I was reminded of my younger years, when friends came over to play with my overpopulation of Barbies or to host weddings among my ludicrous congregation of Cabbage Patch Kids, delighted by being surrounded by this fun fantasyland. They never saw the underside: the boxes of children’s clothes, board games, and puzzles, all bought on sale, growing into mountains in the closet and leaving no room for my and Eli’s clothes.

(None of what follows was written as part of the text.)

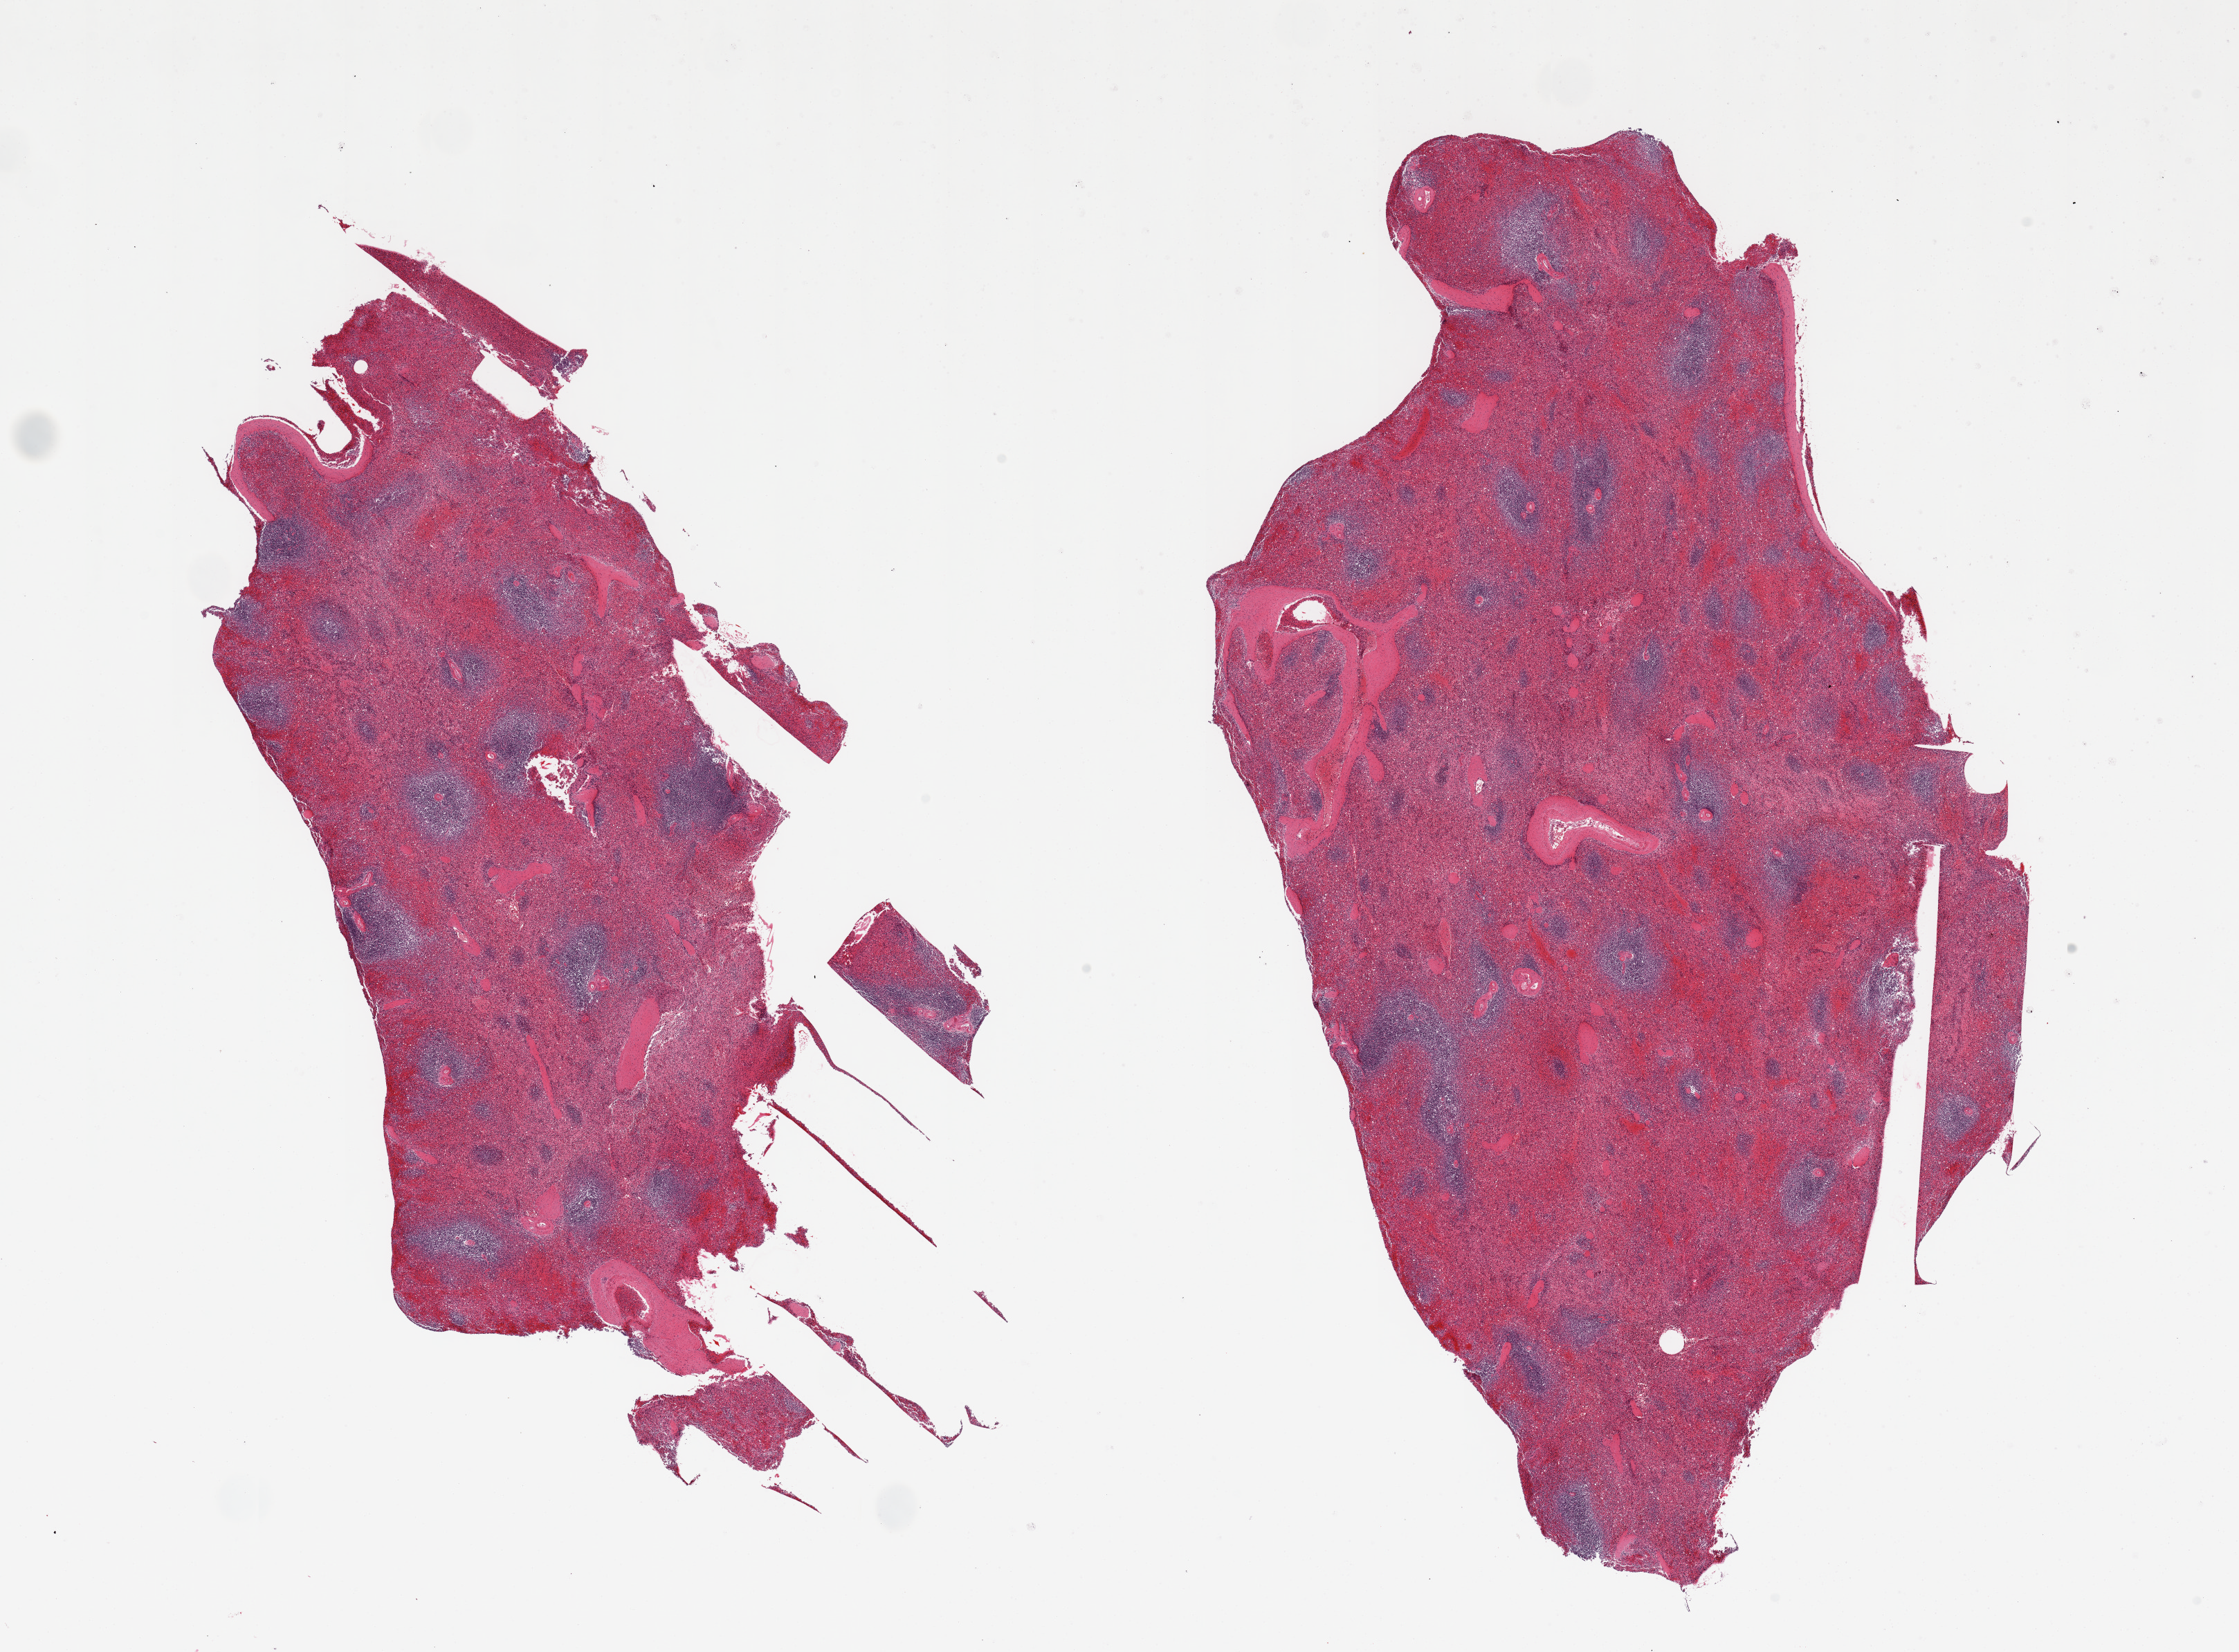
H&E whole-slide image — shown as a low-resolution overview of the whole scanned area (about 25.6 x 18.9 mm), PAXgene-fixed, paraffin-embedded tissue, target tissue: spleen, donor tissue sample. Donor sex: female.
Reviewer comment on this tissue sample: 2 pieces; congestion.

“We have hundreds of movies,” I said, grabbing the binder where Mom had begun, but never finished, to classify them alphabetically and by tape number. Shaking, I handed it to Josh, who smiled, looking right at me. I could smell his deodorant. A gentle, foreign mélange of mint and beef. My heart flittered.
The guys scoured the wall, closely reading the titles that Mom had written in meticulous, tiny script on each tape as if with this organizational act she’d find an answer to the kaleidoscopically confusing world she herself created. The three girls chatted in a corner. No one seemed horrifically shocked. No one knew.
I breathed in relief, but still felt uneasy, unsure where to place myself. The soft piles of banana cake! I escaped to the kitchen, shutting the door behind me, particularly aware of the divas’ shiny golden-pink wallpaper and mismatched chandeliers, not to mention the mountains of Tupperware that bulged out of the unclosable cupboard and the fridge with its green-tinged cottage cheese, limp rotting bananas (being cryogenically preserved en masse for the making of said loaves) and expired Kodak film. I grabbed a cake and one of dozens of two-liter bottles of Diet Coke before heading back downstairs, promising myself that I wouldn’t eat anything tonight, that I would be pretty and graceful; that using my same talent for cleaning up, I would slide myself right in the middle of the gaggle of guys, making my body open, accessible, alive.
But by the time I returned to the basement, it had been decided that we’d be watching Pink Floyd’s The Wall and everyone was already settled on cushions. I saw Lisa grab Josh’s hand, and they both laughed. I sighed and bid farewell to my fantasies.
“For all your loaf needs,” I said instead. I set the cake
down and walked over to a mound of blankets on the side of the room, tucking myself into it, understanding for the first time how these alienating piles could be useful, could offer me protection, a hiding place. Then I watched cartoon figures hammer down The Wall and thought, “People” are in my house, and they are OK, and I am OK.
• • •
THE NEXT MORNING, the fight began because Mom couldn’t find the papers that I’d moved into the kitchen. “Cleaning isn’t your job,” she said.
I know, I wanted to say. It’s yours. But I didn’t. I sensed my mother’s pain. I didn’t know how to help, how to change anything.
At the same time, my annoyance at her annoyance made me snappy. She seemed to think that having stuff gave her some kind of control over her life when it was obviously controlling her. “Here are your useless things,” I mumbled, pointing at the papers.
“You”—her voice hardened—“have no idea what’s useful. Your father’s things—maybe those are useless.”
I rolled my eyes, she slammed the door. I did my homework on my carpet, snuggled close to the radiator for warmth, angry that I was angry, that this—and not pancakes and phone calls from or about someone I made out with—was my Sunday morning.
“Judy, sweetie.” An hour later, I heard a soft voice approach—the version that did not yell—and my guard was momentarily let down. I looked up to see Mom reenter my room and sit on the edge of my bed, her toes just touching the ground, her balloon body leaning forward, slightly off-kilter. She was one with her surrounds, her own self perched oddly on her oddly perched piles. “I’m sorry I got angry. I didn’t mean to. I love you so much.”
I love you too, I should have said. “Fine,” I said.
“Judy, we really need to talk. We need to discuss our relationship and why we’ve had such a difficult time communicating with each other for so many years.”